Recently, I had a chance to visit with Dr. Bryan Vila, a former police officer turned professor at Washington State University, and tour the Simulated Hazardous Operational Tasks (SHOT) Laboratory he oversees within the Sleep and Performance Research Center. The work conducted at the SHOT laboratory is an excellent example of how innovative ideas can create knowledge-generating hubs for the field. In this case, the hub supports a crucial research area: the safety and wellness of police officers and the communities they serve.
Two decades ago, NIJ funded Dr. Vila and his colleagues to assess the impact of fatigue, shift work and long hours on the ability of police officers to perform critical tasks and on police officers’ relationships with the community. As the research matured, it became clear that better measurement was needed to assess officer performance and the novel SHOT simulation lab was built to develop innovative measurement techniques. In 2008, the Office of Naval Research (ONR) funded the SHOT research team to expand that work and purchase additional instrumentation and simulators to improve measurements and documentation in the lab.
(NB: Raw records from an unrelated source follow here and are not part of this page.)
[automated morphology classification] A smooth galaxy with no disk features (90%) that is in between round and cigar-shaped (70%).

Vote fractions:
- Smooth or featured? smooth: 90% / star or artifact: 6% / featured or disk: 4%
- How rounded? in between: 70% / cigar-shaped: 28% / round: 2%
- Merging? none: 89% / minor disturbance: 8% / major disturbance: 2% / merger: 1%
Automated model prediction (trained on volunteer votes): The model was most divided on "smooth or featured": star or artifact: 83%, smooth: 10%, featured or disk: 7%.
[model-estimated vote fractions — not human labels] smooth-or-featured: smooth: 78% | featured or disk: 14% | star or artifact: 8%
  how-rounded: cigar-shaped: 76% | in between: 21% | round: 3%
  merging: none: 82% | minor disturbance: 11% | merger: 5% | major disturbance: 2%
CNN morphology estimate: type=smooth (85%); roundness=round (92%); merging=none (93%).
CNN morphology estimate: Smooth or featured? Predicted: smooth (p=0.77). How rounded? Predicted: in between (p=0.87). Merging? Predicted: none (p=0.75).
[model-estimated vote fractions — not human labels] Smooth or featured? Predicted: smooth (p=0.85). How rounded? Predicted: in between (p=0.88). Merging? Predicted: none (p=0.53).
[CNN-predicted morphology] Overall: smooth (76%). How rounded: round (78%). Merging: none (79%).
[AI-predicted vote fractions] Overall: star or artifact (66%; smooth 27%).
Seeing the success that the SHOT lab had on assessing officer fatigue, the team received additional funding from NIJ in 2008 to develop metrics to better understand how police officers perform during deadly force encounters. Other federal sources provided funding to even further build on NIJ’s initial investments. The Defense Advanced Research Projects Agency (DARPA), for example, was interested in developing metrics for understanding tactical social interactions, including how soldiers can become more adept when interacting with people in another culture. And, recently, the lab secured a Spokane city grant to develop metrics for measuring the performance of crisis intervention teams.
The development and refinement of the SHOT lab’s methodology shows how small incremental progress can lead to further investments and the creation of important knowledge. Put simply, this progress has helped us better understand police performance, which led to interest from the military on soldier performance, which led to interest from other fields that must operate around the clock, such as crisis intervention teams. As NIJ Director, I am extremely proud that our initial investment in the nation’s first rigorous, large-scale experimental study on the impact of fatigue on judgment and decision-making has spurred other innovative research. The recent findings from the SHOT lab are now being used around the country to inform policies and practices related to:
- Operational driving with and without distraction.
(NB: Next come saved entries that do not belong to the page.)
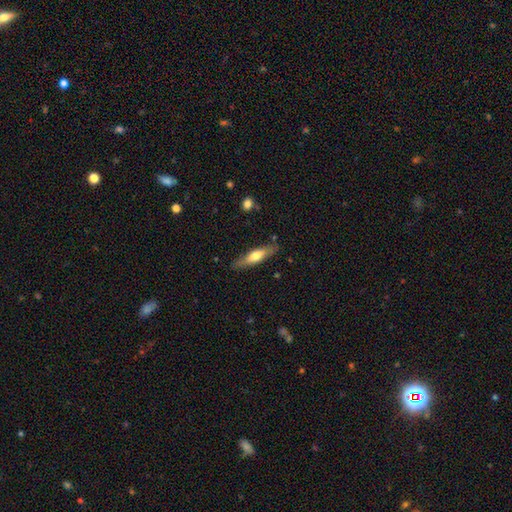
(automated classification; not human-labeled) Morphology: type=smooth (55%); roundness=cigar-shaped (72%); merging=none (83%).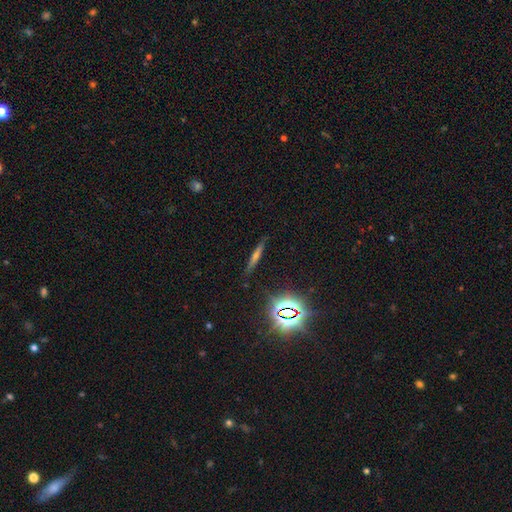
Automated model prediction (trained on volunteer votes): smooth_or_featured: featured or disk (p=0.40) [alt: smooth p=0.35]
merging: none (p=0.86) [alt: minor disturbance p=0.10]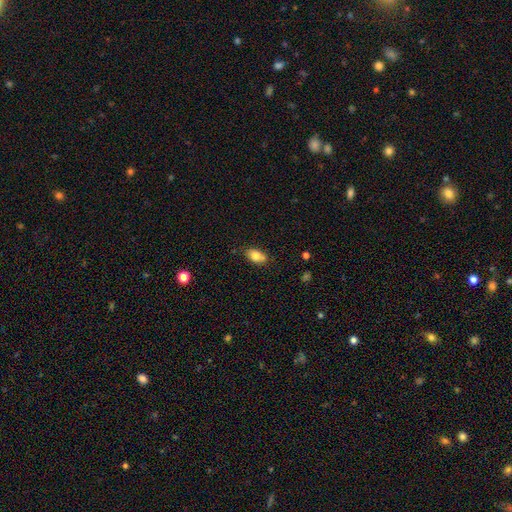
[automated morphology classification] The model was most divided on "merging": none: 69%, minor disturbance: 19%, merger: 8%, major disturbance: 4%. More confident: how rounded — in between (86%); smooth or featured — smooth (78%).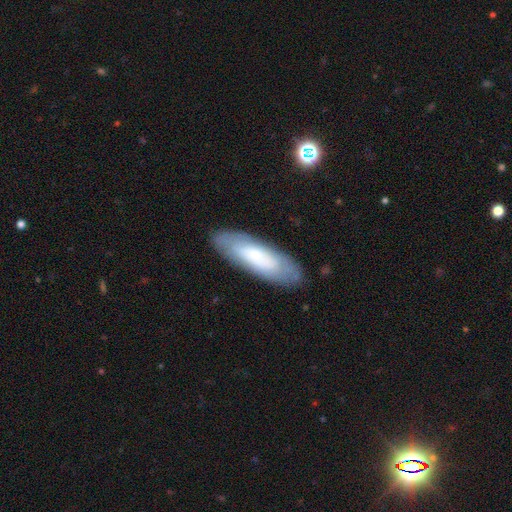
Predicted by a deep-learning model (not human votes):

- Driving during extended work shifts and driving on the way home.
- Tactical social interaction.
- Deadly force judgment and decision-making.
- The role of implicit racial bias on behavior in realistic simulations of deadly force encounters.
During my recent tour of the laboratory, Dr. Vila said, “This is a story of NIJ identifying a novel, pervasive and pernicious problem that had been overlooked since the beginning of modern policing. It’s also a story of how NIJ funding was leveraged by a factor of 10 or more with funding from NIOSH [the National Institute for Occupational Safety and Health], NIMH [the National Institute of Mental Health], ONR and DARPA to find workable solutions.”
Throughout the past decade, the researchers at the SHOT lab have demonstrated exceptional interdisciplinary applications. I applaud their deep commitment to advance the field by recognizing the important intersection of wellness, health and public safety, not only for law enforcement officers, but also soldiers and other professionals who work long hours in highly stressful situations.
Building strong evidence to help improve law enforcement policies and procedures doesn’t happen overnight. It requires strategic thinking and a steady course — and, of course, committed funders and scholars like the researchers at the SHOT laboratory.